III. EL DIOS DE JESUCRISTO
29. Hemos de levantar del suelo la palabra «Dios» y ponerla de pie en esta hora de gran preocupación. Pero, ¿de dónde partir a la búsqueda de Dios? ¿Dónde encontrar su verdadero rostro?
Sabemos que no pocos hombres y mujeres de nuestro propio pueblo acuden hoy a diversas tradiciones religiosas y tratan de apagar su sed de Dios en fuentes distintas a la tradición cristiana. Nos alegra verles buscar a Dios. Observamos con admiración y simpatía sus esfuerzos por encontrarse con el Único. Nosotros queremos, por nuestra parte, ofreceros la Buena Noticia del Dios de Jesucristo porque estamos persuadidos de que es en Cristo crucificado y resucitado donde se nos ha revelado de manera definitiva y culminante el verdadero rostro de Dios.
En Jesucristo encontramos nosotros el verdadero camino para acercarnos a su misterio. «A Dios nadie lo ha visto nunca; el Hijo único que está en el seno del Padre, Él lo ha contado» (Jn 1,18). La persona de Jesús, sus gestos, sus actuaciones, su mensaje, su vivir, su morir y resucitar, nos sitúan ante la presencia misteriosa del verdadero Dios encarnado y manifestado en Él. Estamos convencidos de que quien le ve a Él, ve al Padre (Jn 14,9). Jesucristo es para nosotros «el reflejo de su gloria y la impronta de su ser» (Hb 1,3).
Ese Dios encarnado y manifestado en Jesucristo es el mismo Dios que había comenzado a desvelarse ya en el Antiguo Testamento, aunque «de manera fragmentaria y de modos diversos» (Hb 1,1).
Ese Dios en busca del hombre, que se revela en Jesús, es el mismo que intervenía ya en la historia y el destino de Israel. El Dios amigo de la vida, que se refleja en sus gestos, es el Dios liberador del Éxodo. El Dios humilde de Jesús es el Dios que se involucra en la historia concreta de aquel pequeño pueblo. El Dios revelado como Amor en Jesucristo es el Dios cuya misericordia y fidelidad infinitas celebran los salmistas. El Dios Padre a quien Jesús invoca es el mismo que ha elegido a Israel como hijo predilecto. El Dios de los pobres que anuncia Jesús es el Dios cuya justicia predican y exigen los profetas. El Dios crucificado es el mismo Dios tantas veces rechazado por el pueblo elegido. El Dios manifestado en la resurrección del Señor es el Dios creador de la vida. El Dios trinitario es el mismo que con su Espíritu y su palabra ha dirigido la historia de salvación hasta Jesucristo.

# Datos:
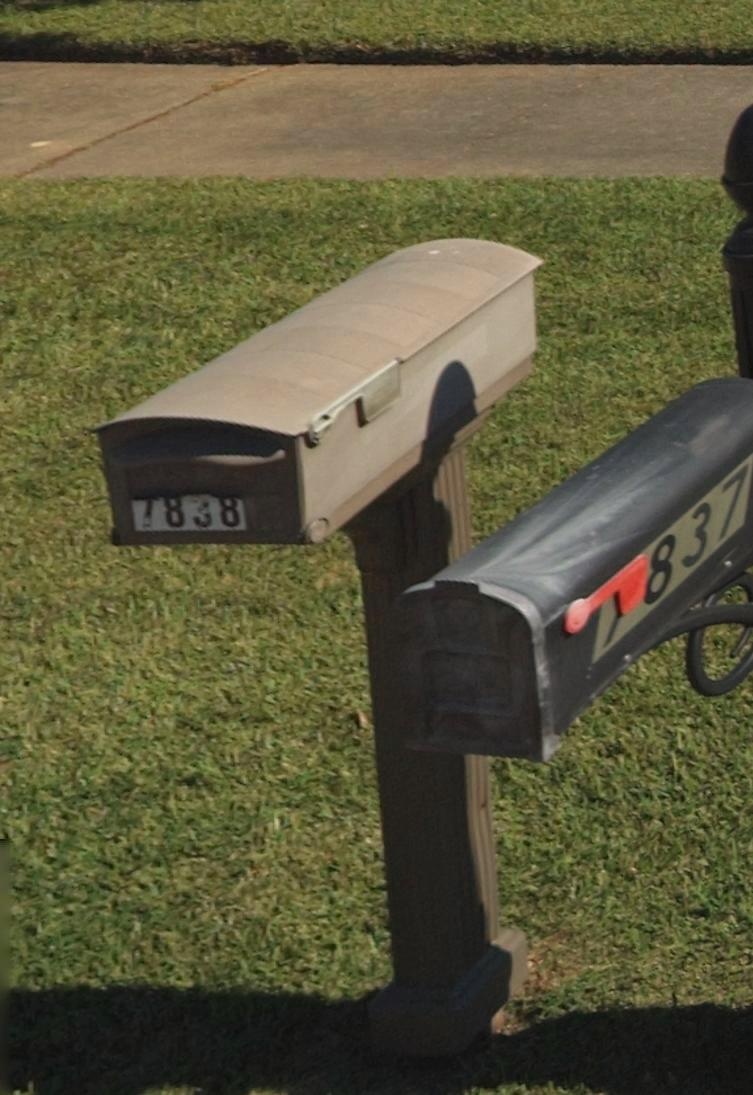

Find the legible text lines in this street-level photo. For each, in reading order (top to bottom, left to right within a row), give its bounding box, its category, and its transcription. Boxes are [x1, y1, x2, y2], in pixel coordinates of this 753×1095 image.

[133, 495, 241, 528] StreetNumber: 7838
[642, 457, 753, 616] StreetNumber: 837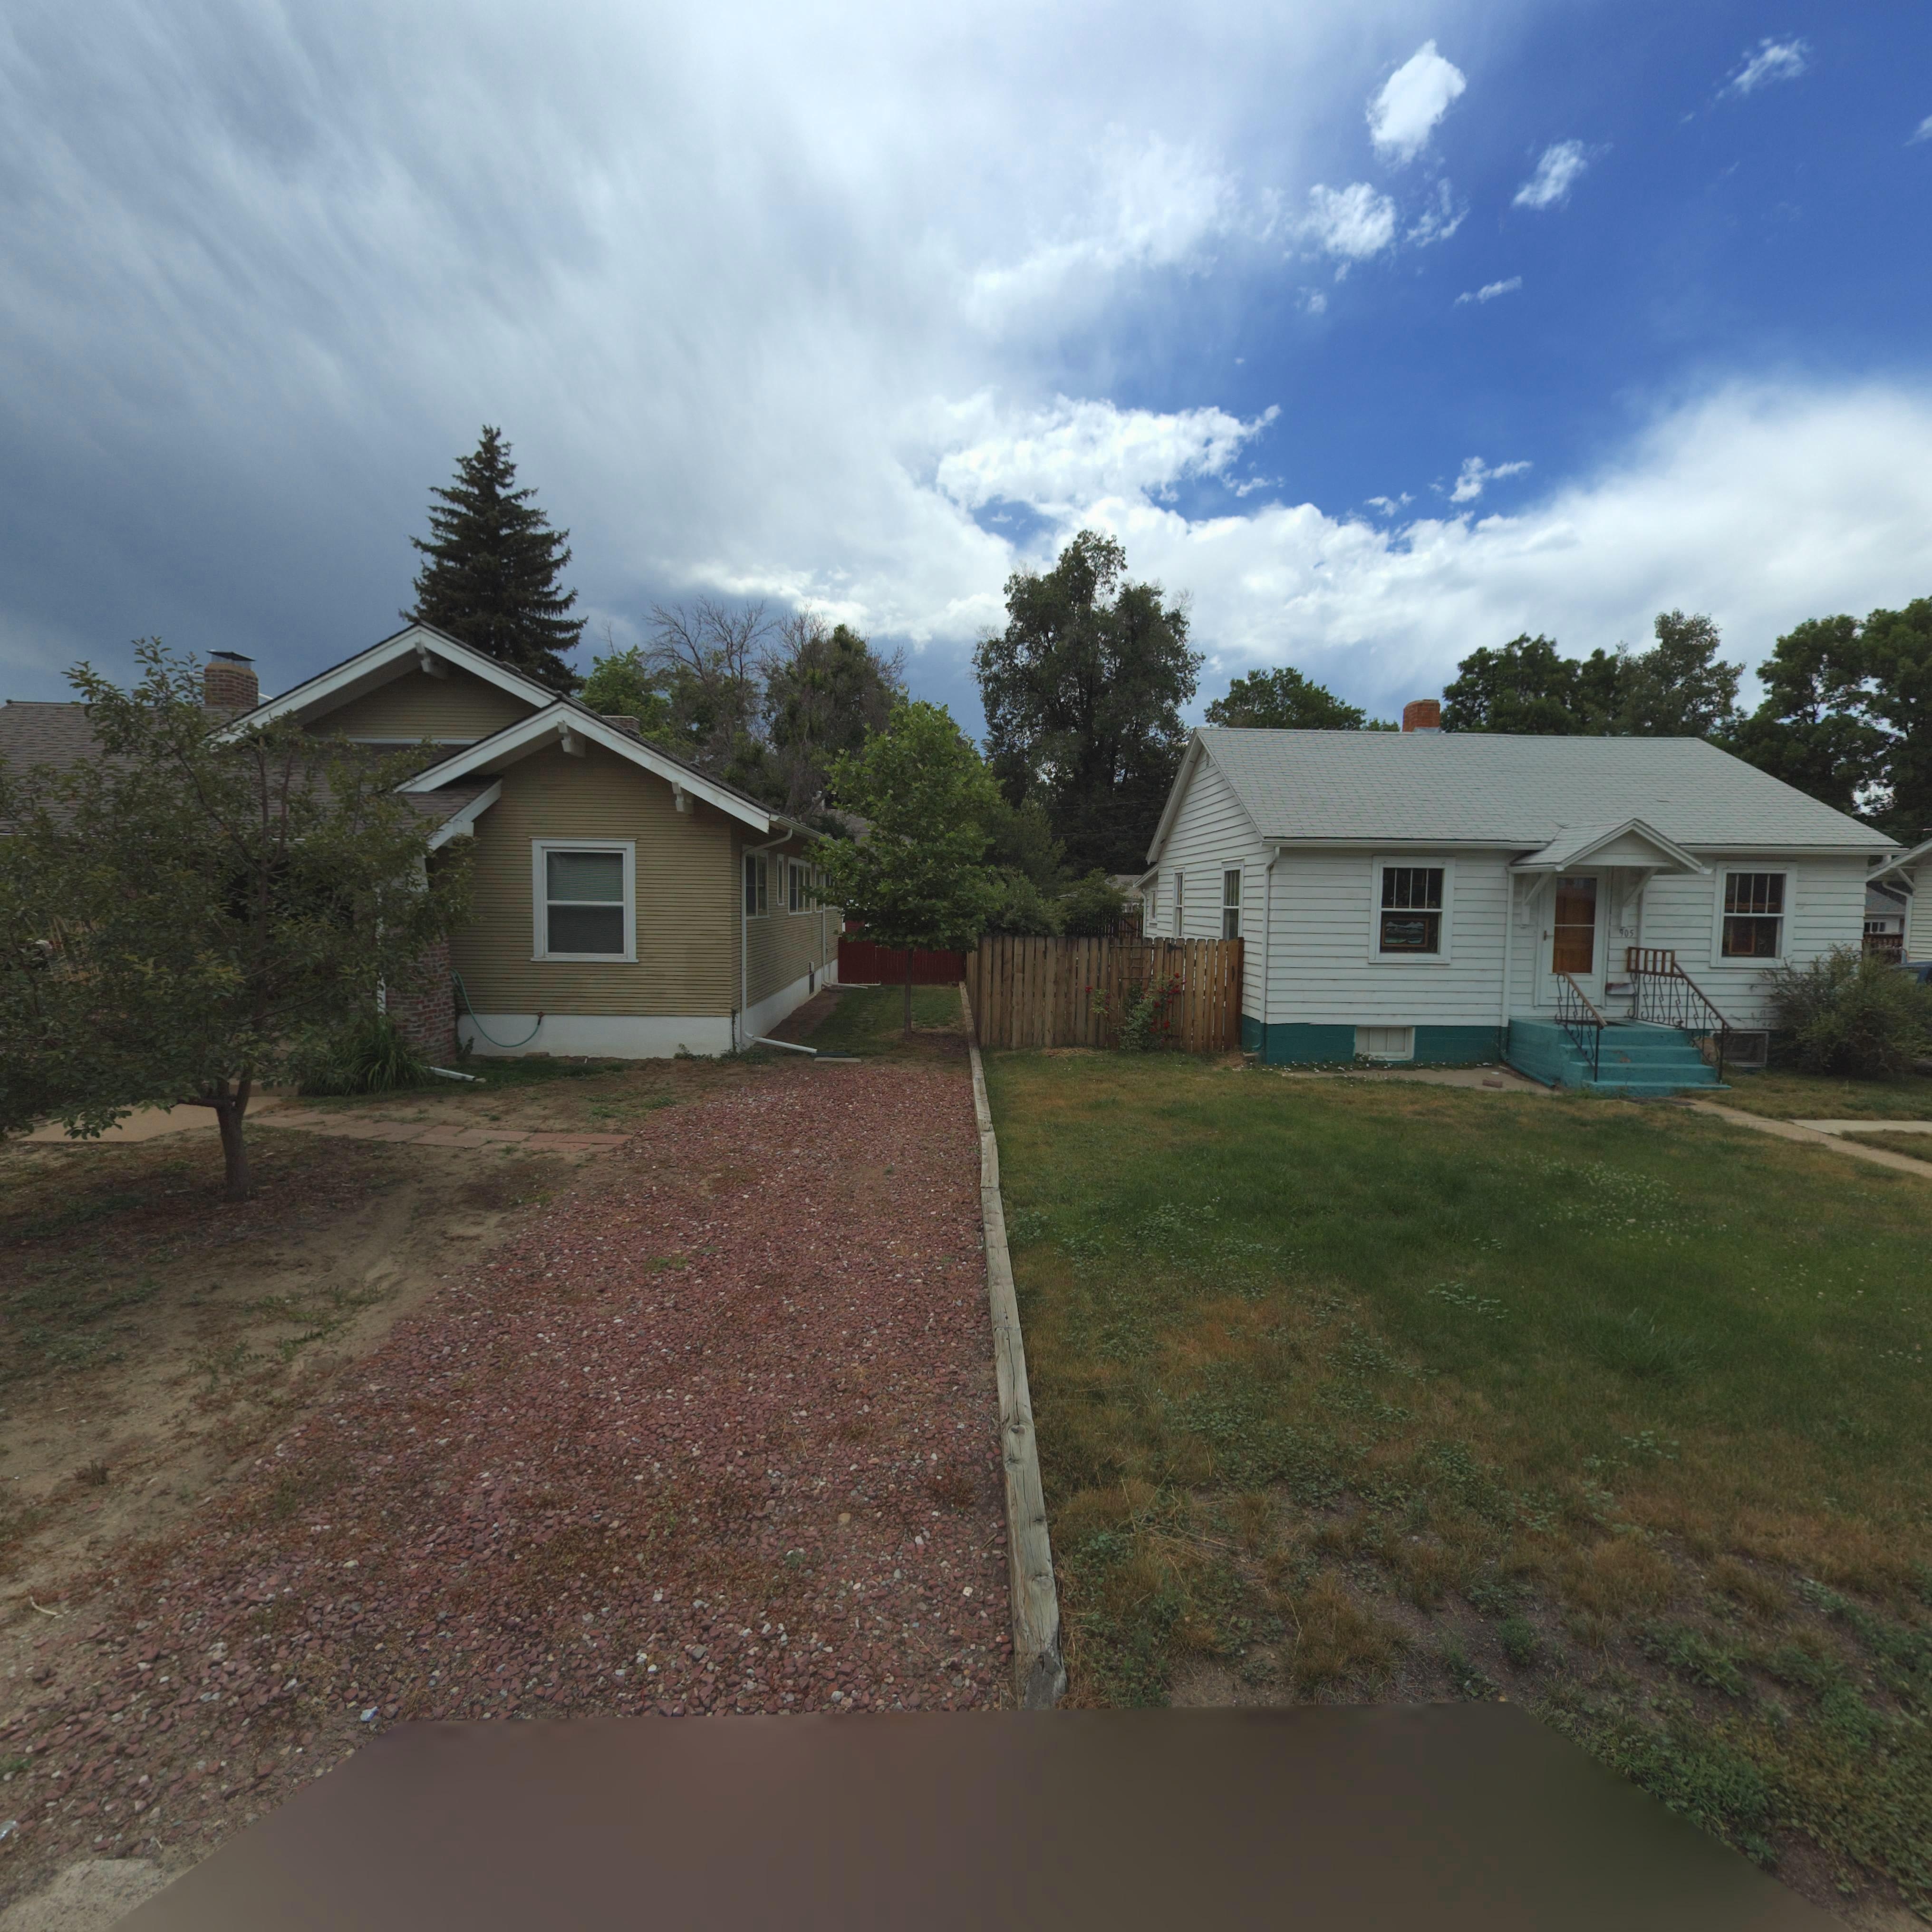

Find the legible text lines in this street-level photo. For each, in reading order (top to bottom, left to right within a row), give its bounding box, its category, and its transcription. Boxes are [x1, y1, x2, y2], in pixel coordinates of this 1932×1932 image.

# Consigna:
Retoma el fragmento sobre el Dios de Jesucristo y continúalo a partir de su última oración.

# Respuesta:
Jesús no nos ofrece fórmulas y teorías para que podamos «creer cosas» acerca de Dios. Jesús nos enseña cómo se puede vivir en toda su hondura esta existencia frágil y caduca desde Dios y para Dios, como hijos de un Padre que sólo busca nuestra salvación.
Más aún. En Jesucristo, el misterio de Dios se nos ofrece como gracia que pide ser acogida humildemente pero que también puede ser rechazada libremente. Nuestro rechazo puede hacer del Dios de salvación el Dios de nuestra perdición.
Más concretamente, para acoger al Dios de Jesucristo es necesario seguir a Jesús, vivir su experiencia, practicar su vida, dejarnos animar por su Espíritu. Sólo quien vive como Jesús acoge al Dios de la vida. Sólo quien ama como él se abre al Dios del amor. Sólo quien vive la fraternidad y se acerca a los abandonados obedece al Padre de los pobres. Sólo quien cura, libera y salva como Jesús reconoce al Dios salvador y liberador de los hombres.